Een huis, las ik gisteren, is een spiegel van de ziel. Als dat zo is, dan heb ik een probleem, want mijn huis is een Augiasstal, vol en smerig tot in alle hoeken en gaten. Allerlei vuiligheid slingert er rond en een kwalijke geur verpest de atmosfeer. De bezem moet er doorheen. Er moet uitgemest worden, gepoetst en gelucht. Maar de bezem, die ik eerst nog zou moeten vinden, kan nergens bij. En luchten behoort eveneens tot de onmogelijkheden, want het onraad staat hoog op al mijn vensterbanken opgestapeld, ik ben al moe en twee dagen verder vooraleer een enkel raam zou kunnen worden geopend.

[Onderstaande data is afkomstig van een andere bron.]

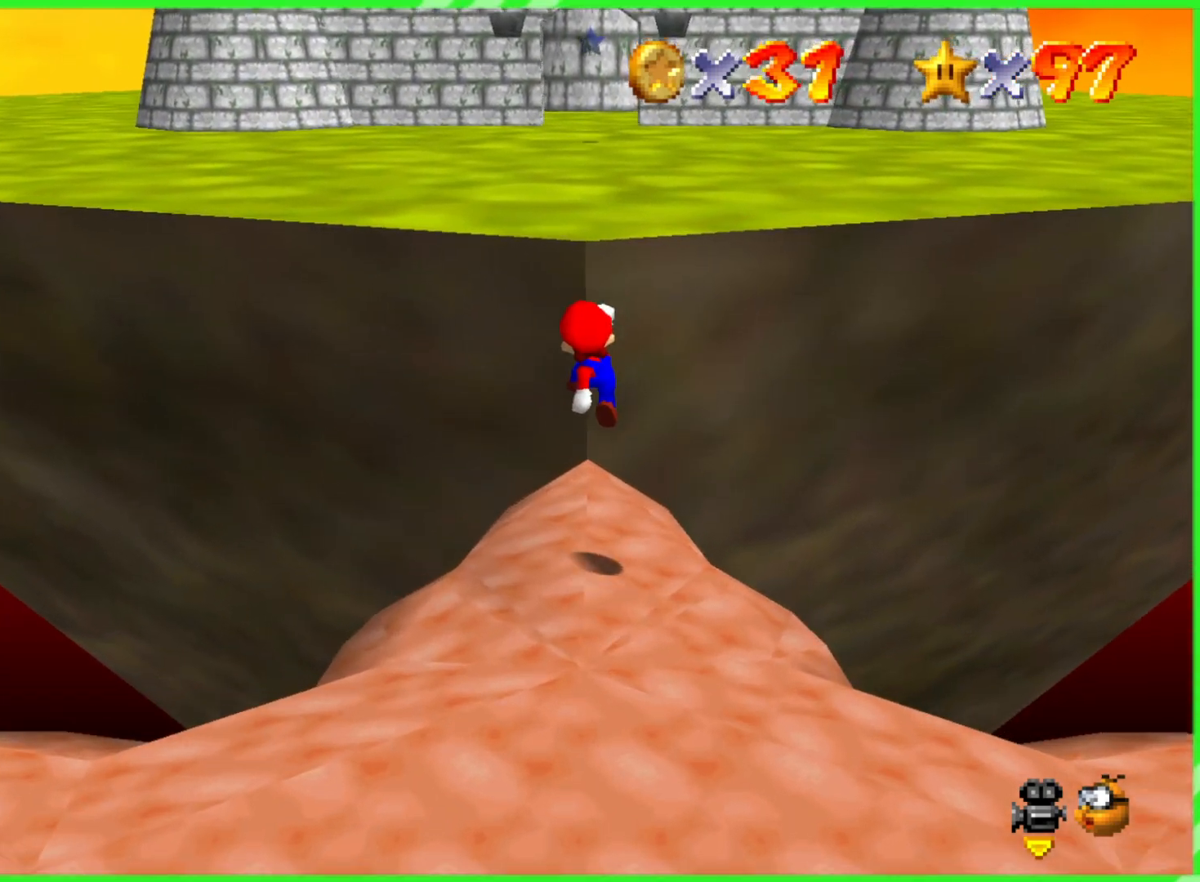
{"dt_ms": 500, "buttons": ["A"], "left_stick": "up", "events": [[300, "A", "down"]]}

Kortom, ik kom tot niets. Dag na dag pak ik, dan hier, dan daar, wat op en kijk ernaar, met een zekere verbazing, piekerend over aard en herkomst, vruchteloos bedenkend welk startplan, welk reorganisatieplan ik erop los zou kunnen laten, en leg het uiteindelijk elders, waar het óók niet hoort of zou moeten liggen, weer neer. Zo tob ik voort, temidden van de toenemende verloedering. En hoe langer ik tob, hoe meer ik de kracht om ergens, waar dan ook, een aanvang te maken, uit mijn ledematen voel wegtrekken.